Wait, there's more! EMC didn't want to be without its own answer to this, so it has Greenplum/HAWQ from its new Pivotal division. Those are most decidedly not open source. Not to be outdone, Hortonworks and others are backing Tez, which claims it will offer a thousand-fold improvement.
You should probably know at least what Hive is and some basics of how to use it. That's somewhat transferable to knowledge of Impala if you end up working for someone that uses Cloudera's distribution. I'd have my eye on Tez and not really bother learning the others unless you work somewhere that decides the vendor lock-in is really worth ditching the existing expensive proprietary data warehouse infrastructure for a new expensive proprietary data warehouse infrastructure in Pivotal.
Ecosystem (this you should know)
You're not going to be able to claim you "know Hadoop" if you're ignorant of the ecosystem around it. So familiarize yourself with the following:
- HBase/Cassandra: Both are column family databases built on various parts of Hadoop. They are in many ways very similar, but their differences are substantial. While they compete in some areas, there are key areas of differentiation. If running MapReduce jobs against your column family store is a big deal to you, then you should probably go with HBase. If you're doing time-series data -- more of an operational store -- and you need nice, pretty management tools, dashboards, and so on, then you may find Cassandra is your best buddy even if she's a bit cursed.

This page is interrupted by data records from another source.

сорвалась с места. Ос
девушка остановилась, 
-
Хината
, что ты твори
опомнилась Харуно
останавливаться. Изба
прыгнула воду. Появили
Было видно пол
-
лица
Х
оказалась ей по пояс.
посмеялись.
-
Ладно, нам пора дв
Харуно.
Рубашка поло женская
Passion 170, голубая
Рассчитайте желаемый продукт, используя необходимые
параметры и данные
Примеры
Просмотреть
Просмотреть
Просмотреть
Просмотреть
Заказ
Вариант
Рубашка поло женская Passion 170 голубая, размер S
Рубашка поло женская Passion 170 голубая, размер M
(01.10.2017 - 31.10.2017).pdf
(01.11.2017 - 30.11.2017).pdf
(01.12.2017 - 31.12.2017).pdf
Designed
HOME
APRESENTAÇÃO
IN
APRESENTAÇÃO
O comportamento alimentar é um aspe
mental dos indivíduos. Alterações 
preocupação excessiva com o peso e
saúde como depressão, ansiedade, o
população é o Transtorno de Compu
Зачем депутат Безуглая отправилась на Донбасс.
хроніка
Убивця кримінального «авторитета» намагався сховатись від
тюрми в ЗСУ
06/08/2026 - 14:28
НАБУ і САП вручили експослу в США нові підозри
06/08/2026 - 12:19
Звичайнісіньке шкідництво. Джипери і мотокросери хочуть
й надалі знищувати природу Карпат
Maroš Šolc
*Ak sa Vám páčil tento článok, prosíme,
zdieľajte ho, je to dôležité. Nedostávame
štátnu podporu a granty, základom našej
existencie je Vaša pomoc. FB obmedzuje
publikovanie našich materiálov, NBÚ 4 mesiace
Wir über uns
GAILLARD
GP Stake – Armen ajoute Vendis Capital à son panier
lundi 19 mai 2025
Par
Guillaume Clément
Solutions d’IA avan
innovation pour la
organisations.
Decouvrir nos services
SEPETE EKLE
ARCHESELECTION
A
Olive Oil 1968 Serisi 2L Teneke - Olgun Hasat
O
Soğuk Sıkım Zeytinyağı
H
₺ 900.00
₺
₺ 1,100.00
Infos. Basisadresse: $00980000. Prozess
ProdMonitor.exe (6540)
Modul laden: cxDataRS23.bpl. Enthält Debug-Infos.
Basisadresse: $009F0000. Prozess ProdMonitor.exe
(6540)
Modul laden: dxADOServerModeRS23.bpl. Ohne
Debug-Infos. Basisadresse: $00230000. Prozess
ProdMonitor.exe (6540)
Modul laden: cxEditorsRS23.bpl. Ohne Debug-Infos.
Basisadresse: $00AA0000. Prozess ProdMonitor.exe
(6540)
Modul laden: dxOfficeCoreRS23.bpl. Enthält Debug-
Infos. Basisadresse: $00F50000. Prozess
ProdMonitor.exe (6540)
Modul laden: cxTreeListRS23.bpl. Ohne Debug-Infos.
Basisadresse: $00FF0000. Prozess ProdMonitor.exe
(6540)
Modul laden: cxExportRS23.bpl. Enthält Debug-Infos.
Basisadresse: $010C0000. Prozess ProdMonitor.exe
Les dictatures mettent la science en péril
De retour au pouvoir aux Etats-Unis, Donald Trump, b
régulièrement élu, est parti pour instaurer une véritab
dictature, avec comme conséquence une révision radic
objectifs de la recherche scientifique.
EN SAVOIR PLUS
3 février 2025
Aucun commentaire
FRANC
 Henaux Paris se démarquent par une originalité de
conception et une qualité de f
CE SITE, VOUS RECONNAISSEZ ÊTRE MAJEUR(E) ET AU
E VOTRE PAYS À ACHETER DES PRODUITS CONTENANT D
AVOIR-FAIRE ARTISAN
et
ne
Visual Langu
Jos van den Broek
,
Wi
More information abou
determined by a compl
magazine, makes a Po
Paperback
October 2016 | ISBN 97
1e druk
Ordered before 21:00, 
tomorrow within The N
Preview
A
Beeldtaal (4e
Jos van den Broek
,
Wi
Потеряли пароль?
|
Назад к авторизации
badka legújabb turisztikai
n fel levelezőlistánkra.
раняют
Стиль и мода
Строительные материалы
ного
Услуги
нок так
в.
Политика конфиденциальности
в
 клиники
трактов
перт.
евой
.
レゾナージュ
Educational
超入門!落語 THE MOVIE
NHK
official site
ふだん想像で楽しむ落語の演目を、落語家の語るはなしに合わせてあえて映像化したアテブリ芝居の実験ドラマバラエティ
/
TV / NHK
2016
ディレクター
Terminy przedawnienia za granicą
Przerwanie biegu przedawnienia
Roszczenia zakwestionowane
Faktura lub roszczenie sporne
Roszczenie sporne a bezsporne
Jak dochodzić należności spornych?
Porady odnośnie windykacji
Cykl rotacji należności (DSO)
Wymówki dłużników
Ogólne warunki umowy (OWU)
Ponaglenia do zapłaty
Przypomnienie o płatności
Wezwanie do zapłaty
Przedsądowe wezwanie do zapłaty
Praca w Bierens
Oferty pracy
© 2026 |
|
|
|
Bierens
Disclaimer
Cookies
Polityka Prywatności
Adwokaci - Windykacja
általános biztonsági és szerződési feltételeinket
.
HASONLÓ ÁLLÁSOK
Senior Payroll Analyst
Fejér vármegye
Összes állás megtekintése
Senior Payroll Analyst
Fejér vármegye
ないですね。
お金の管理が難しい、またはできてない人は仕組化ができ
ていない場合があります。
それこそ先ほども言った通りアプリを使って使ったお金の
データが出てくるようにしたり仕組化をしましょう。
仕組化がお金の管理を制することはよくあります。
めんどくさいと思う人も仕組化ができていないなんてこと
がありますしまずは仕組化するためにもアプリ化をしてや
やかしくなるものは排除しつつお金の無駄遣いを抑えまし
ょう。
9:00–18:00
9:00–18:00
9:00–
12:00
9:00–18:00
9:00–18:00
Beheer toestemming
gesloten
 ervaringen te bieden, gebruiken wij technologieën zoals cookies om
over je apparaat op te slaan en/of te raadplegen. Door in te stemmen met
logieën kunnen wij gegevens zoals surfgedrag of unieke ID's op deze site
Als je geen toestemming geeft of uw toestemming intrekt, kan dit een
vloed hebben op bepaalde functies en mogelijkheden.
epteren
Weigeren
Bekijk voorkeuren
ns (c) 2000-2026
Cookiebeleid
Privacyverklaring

Datastax and Rackspace seem to be the big backers of Cassandra. HBase seems to be supported by the major Hadoop vendors and, oddly, Microsoft. I'd learn either as the key knobs are the same, then transfer the skills. Cassandra will probably seem like a less steep learning curve if you're starting from scratch, but HBase will be more familiar if you're already heavily into Hadoop. To complicate matters, if you think you'll need more database support for contextual security you may also want to look at Accumulo.